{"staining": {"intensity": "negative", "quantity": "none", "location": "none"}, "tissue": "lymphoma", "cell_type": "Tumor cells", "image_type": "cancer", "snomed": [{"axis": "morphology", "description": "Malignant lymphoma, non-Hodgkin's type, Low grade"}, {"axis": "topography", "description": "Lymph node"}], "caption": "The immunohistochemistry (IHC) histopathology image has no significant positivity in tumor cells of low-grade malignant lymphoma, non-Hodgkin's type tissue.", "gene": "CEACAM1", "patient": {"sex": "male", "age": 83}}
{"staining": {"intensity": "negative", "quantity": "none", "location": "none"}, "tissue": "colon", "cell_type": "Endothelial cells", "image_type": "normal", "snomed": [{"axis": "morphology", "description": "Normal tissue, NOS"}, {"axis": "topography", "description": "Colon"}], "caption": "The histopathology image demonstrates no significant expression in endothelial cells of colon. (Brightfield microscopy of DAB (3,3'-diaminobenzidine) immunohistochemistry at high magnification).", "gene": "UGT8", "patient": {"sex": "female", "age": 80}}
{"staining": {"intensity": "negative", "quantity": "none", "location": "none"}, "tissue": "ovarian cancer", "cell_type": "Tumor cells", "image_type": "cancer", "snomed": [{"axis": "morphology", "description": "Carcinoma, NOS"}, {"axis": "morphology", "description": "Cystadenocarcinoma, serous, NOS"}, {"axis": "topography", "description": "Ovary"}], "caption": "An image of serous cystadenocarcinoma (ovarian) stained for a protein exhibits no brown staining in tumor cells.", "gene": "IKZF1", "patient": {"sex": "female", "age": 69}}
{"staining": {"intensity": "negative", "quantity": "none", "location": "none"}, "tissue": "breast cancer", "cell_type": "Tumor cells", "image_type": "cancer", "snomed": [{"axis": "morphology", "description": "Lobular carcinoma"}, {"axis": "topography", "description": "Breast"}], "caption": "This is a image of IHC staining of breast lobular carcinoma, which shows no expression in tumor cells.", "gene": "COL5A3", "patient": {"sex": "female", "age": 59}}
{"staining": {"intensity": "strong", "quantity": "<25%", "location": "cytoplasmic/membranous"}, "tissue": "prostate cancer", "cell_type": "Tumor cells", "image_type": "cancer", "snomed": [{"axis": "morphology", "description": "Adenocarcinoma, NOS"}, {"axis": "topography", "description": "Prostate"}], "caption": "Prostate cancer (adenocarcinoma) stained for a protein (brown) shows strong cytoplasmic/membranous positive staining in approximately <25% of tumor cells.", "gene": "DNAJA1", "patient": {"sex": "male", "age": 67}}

....

* [TASK TO COMPLETE] Repeat all the records. Match each line exactly.

* [ANSWER FOR THE TASK]
{"staining": {"intensity": "negative", "quantity": "none", "location": "none"}, "tissue": "lymphoma", "cell_type": "Tumor cells", "image_type": "cancer", "snomed": [{"axis": "morphology", "description": "Malignant lymphoma, non-Hodgkin's type, Low grade"}, {"axis": "topography", "description": "Lymph node"}], "caption": "The immunohistochemistry (IHC) histopathology image has no significant positivity in tumor cells of low-grade malignant lymphoma, non-Hodgkin's type tissue.", "gene": "CEACAM1", "patient": {"sex": "male", "age": 83}}
{"staining": {"intensity": "negative", "quantity": "none", "location": "none"}, "tissue": "colon", "cell_type": "Endothelial cells", "image_type": "normal", "snomed": [{"axis": "morphology", "description": "Normal tissue, NOS"}, {"axis": "topography", "description": "Colon"}], "caption": "The histopathology image demonstrates no significant expression in endothelial cells of colon. (Brightfield microscopy of DAB (3,3'-diaminobenzidine) immunohistochemistry at high magnification).", "gene": "UGT8", "patient": {"sex": "female", "age": 80}}
{"staining": {"intensity": "negative", "quantity": "none", "location": "none"}, "tissue": "ovarian cancer", "cell_type": "Tumor cells", "image_type": "cancer", "snomed": [{"axis": "morphology", "description": "Carcinoma, NOS"}, {"axis": "morphology", "description": "Cystadenocarcinoma, serous, NOS"}, {"axis": "topography", "description": "Ovary"}], "caption": "An image of serous cystadenocarcinoma (ovarian) stained for a protein exhibits no brown staining in tumor cells.", "gene": "IKZF1", "patient": {"sex": "female", "age": 69}}
{"staining": {"intensity": "negative", "quantity": "none", "location": "none"}, "tissue": "breast cancer", "cell_type": "Tumor cells", "image_type": "cancer", "snomed": [{"axis": "morphology", "description": "Lobular carcinoma"}, {"axis": "topography", "description": "Breast"}], "caption": "This is a image of IHC staining of breast lobular carcinoma, which shows no expression in tumor cells.", "gene": "COL5A3", "patient": {"sex": "female", "age": 59}}
{"staining": {"intensity": "strong", "quantity": "<25%", "location": "cytoplasmic/membranous"}, "tissue": "prostate cancer", "cell_type": "Tumor cells", "image_type": "cancer", "snomed": [{"axis": "morphology", "description": "Adenocarcinoma, NOS"}, {"axis": "topography", "description": "Prostate"}], "caption": "Prostate cancer (adenocarcinoma) stained for a protein (brown) shows strong cytoplasmic/membranous positive staining in approximately <25% of tumor cells.", "gene": "DNAJA1", "patient": {"sex": "male", "age": 67}}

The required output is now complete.